Unsharp mask is a popular way of sharpening images, which generally gives much better results and flexibility than simple convolution filters. It may not be widely known, but it's actually a wet darkroom technique, and is very easy to recreate with some simple blurring and blending. Unsharp mask finds areas of high local contrast by comparing the original image to a blurred version of itself, checks where it differs the most, then uses this mask to enhance constrast in those areas, usually in the luminance channel. The blur radius determines the size, or frequency of features that will be found.

This is quite simple to rig up in the compositor, below is an example with a deliberately grainy and blurry render to clearly show the effect of the unsharp mask.
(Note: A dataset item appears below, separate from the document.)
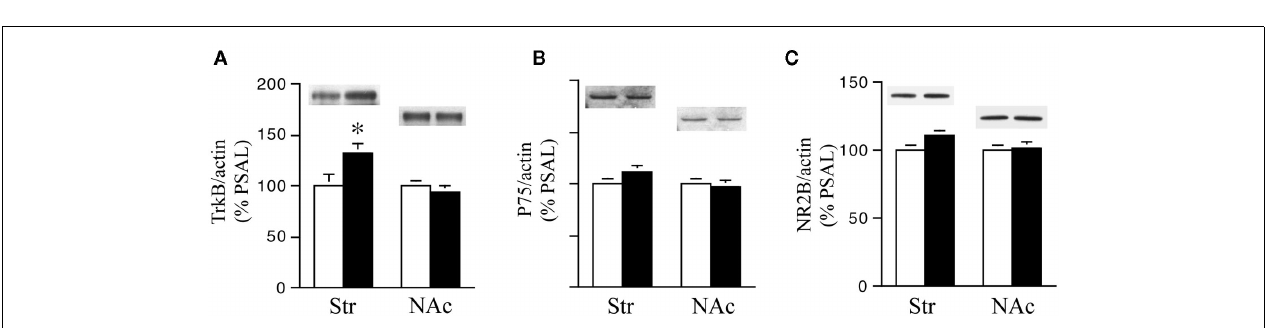
were significantly higher in the striatum of PCOC mice compared to PSAL mice (* p < 0.05), while no difference was observed in the NAc. No differences in the levels of p75 (B) or NR2B (C) were observed in the Str or NAc of PCOC mice compared to PSAL mice. Error bars represent ± SEM. N = 5–6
What caught my eye here is that the compositor is already becoming powerful enough to achieve such specific results. I remember the days back at university when we needed dedicated hardware to do such digital image manipulation calculations ;-)

Link:

About the Author

Avatar image for Bart Veldhuizen
Bart Veldhuizen

I have a LONG history with Blender - I wrote some of the earliest Blender tutorials, worked for Not a Number and helped run the crowdfunding campaign that open sourced Blender (the first one on the internet!). I founded BlenderNation in 2006 and have been editing it every single day since then ;-) I also run the Blender Artists forum and I'm Head of Community at Sketchfab.

12 Comments

  1. [quote]What caught my eye here is that the compositor is already becoming powerful enough to achieve such specific results.[/quote]
    Yes that is true - really fascinating... One should found a research group that plays with the compositor for some weeks to find out how powerful it is

  2. well there's a lot you can do with it I suppose, but does anyone knows how to use the node editor to make WIREFRAME settings work? It's something I'm trying to get correct without having to use edge in the render options (doesn't do exactly what I want) or duplicate the mesh(which seems a cheap and sloppy trick for the sake of creating a material option).
    But as of yet I haven't been able to do that with nodes. Or rather haven't figured out how to do that with nodes.

  3. Hey, Matt or anyone, could you tell me please what is that node between Substract and RGB Curves, used to "tweak the mask strength across different areas"? :P thx. FreakyDude, I'm sorry I don't know about how you can do that...

  4. It's not. It's Unsharp Mask. It makes a blurred version of the image, and compares the blurred and the original image to find edges. It then increases contrast on those edges to get them to look sharper. It's called Unsharp Mask because it has to blur it to sharpen it.

  5. I have just tried the technique out, and I must say it is GREAT!!! I've even gotten it to look better in the compositor than it does in Gimp!